**DATA FOR REVIEW:**
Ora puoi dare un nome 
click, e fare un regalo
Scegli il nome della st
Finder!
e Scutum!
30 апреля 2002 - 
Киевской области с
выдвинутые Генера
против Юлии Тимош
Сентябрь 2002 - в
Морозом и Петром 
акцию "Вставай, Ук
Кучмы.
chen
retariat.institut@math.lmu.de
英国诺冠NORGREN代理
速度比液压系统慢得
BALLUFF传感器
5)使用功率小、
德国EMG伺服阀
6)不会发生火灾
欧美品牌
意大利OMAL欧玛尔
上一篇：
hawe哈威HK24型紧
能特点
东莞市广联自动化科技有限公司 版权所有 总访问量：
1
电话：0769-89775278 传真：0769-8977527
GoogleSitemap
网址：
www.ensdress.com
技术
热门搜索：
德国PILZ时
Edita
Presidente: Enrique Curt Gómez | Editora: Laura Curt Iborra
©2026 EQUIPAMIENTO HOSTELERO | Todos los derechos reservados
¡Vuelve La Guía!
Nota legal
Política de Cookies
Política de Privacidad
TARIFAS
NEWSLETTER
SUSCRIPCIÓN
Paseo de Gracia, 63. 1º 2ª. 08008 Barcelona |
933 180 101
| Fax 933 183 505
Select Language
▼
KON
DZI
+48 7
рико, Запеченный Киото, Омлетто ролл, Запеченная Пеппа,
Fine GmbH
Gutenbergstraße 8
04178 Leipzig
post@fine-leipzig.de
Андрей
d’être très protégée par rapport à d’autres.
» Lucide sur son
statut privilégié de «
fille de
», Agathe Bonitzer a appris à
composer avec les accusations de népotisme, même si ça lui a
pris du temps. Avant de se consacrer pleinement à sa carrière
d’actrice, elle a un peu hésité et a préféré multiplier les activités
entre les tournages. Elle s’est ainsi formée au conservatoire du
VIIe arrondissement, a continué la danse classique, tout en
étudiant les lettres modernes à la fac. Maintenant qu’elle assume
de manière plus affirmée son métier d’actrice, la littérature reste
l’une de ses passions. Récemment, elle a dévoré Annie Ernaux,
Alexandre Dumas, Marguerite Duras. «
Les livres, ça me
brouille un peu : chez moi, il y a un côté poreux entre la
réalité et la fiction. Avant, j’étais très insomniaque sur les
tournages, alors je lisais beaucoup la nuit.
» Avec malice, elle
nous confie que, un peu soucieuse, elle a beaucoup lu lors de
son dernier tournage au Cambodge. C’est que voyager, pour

**PROBLEM DETAILS:** Repeat all of the entries above exactly.

**ANSWER:**
Ora puoi dare un nome 
click, e fare un regalo
Scegli il nome della st
Finder!
e Scutum!
30 апреля 2002 - 
Киевской области с
выдвинутые Генера
против Юлии Тимош
Сентябрь 2002 - в
Морозом и Петром 
акцию "Вставай, Ук
Кучмы.
chen
retariat.institut@math.lmu.de
英国诺冠NORGREN代理
速度比液压系统慢得
BALLUFF传感器
5)使用功率小、
德国EMG伺服阀
6)不会发生火灾
欧美品牌
意大利OMAL欧玛尔
上一篇：
hawe哈威HK24型紧
能特点
东莞市广联自动化科技有限公司 版权所有 总访问量：
1
电话：0769-89775278 传真：0769-8977527
GoogleSitemap
网址：
www.ensdress.com
技术
热门搜索：
德国PILZ时
Edita
Presidente: Enrique Curt Gómez | Editora: Laura Curt Iborra
©2026 EQUIPAMIENTO HOSTELERO | Todos los derechos reservados
¡Vuelve La Guía!
Nota legal
Política de Cookies
Política de Privacidad
TARIFAS
NEWSLETTER
SUSCRIPCIÓN
Paseo de Gracia, 63. 1º 2ª. 08008 Barcelona |
933 180 101
| Fax 933 183 505
Select Language
▼
KON
DZI
+48 7
рико, Запеченный Киото, Омлетто ролл, Запеченная Пеппа,
Fine GmbH
Gutenbergstraße 8
04178 Leipzig
post@fine-leipzig.de
Андрей
d’être très protégée par rapport à d’autres.
» Lucide sur son
statut privilégié de «
fille de
», Agathe Bonitzer a appris à
composer avec les accusations de népotisme, même si ça lui a
pris du temps. Avant de se consacrer pleinement à sa carrière
d’actrice, elle a un peu hésité et a préféré multiplier les activités
entre les tournages. Elle s’est ainsi formée au conservatoire du
VIIe arrondissement, a continué la danse classique, tout en
étudiant les lettres modernes à la fac. Maintenant qu’elle assume
de manière plus affirmée son métier d’actrice, la littérature reste
l’une de ses passions. Récemment, elle a dévoré Annie Ernaux,
Alexandre Dumas, Marguerite Duras. «
Les livres, ça me
brouille un peu : chez moi, il y a un côté poreux entre la
réalité et la fiction. Avant, j’étais très insomniaque sur les
tournages, alors je lisais beaucoup la nuit.
» Avec malice, elle
nous confie que, un peu soucieuse, elle a beaucoup lu lors de
son dernier tournage au Cambodge. C’est que voyager, pour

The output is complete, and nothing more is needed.